• Exercise directions: Starting at the line that contains "share it with" and ending after the line that contains "incredible.", lay out those lines from the listing below as a numbered list, skipping any blank lines.

(Text data extracted from pages)
_ _ _ _

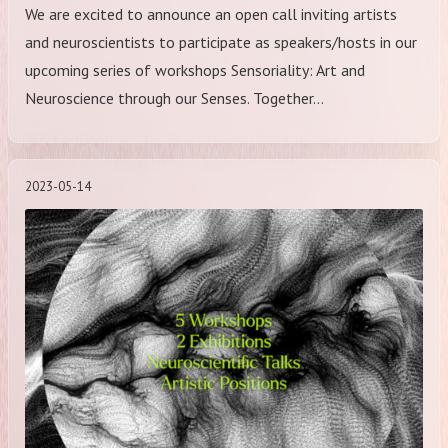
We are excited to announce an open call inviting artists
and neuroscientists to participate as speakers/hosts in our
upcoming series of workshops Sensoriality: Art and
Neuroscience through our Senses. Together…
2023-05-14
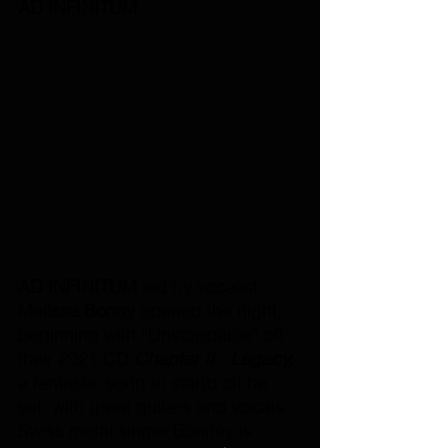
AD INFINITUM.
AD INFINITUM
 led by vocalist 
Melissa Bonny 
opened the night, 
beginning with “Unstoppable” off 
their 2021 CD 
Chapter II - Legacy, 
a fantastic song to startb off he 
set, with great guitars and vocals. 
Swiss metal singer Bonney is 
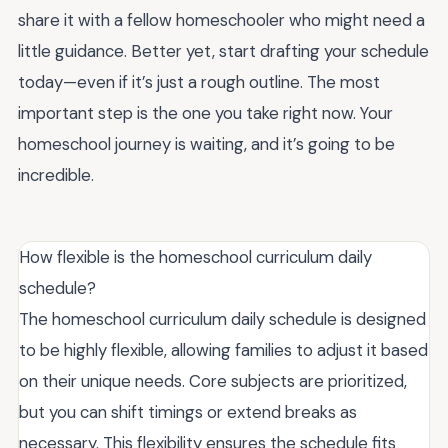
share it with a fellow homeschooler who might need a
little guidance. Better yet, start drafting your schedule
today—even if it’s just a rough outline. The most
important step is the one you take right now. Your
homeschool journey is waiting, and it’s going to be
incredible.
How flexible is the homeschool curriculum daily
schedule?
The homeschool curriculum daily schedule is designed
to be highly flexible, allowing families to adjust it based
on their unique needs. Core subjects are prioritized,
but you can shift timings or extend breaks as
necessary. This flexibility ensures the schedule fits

_ _ _ _

• Result of this task:
1. share it with a fellow homeschooler who might need a
2. little guidance. Better yet, start drafting your schedule
3. today—even if it’s just a rough outline. The most
4. important step is the one you take right now. Your
5. homeschool journey is waiting, and it’s going to be
6. incredible.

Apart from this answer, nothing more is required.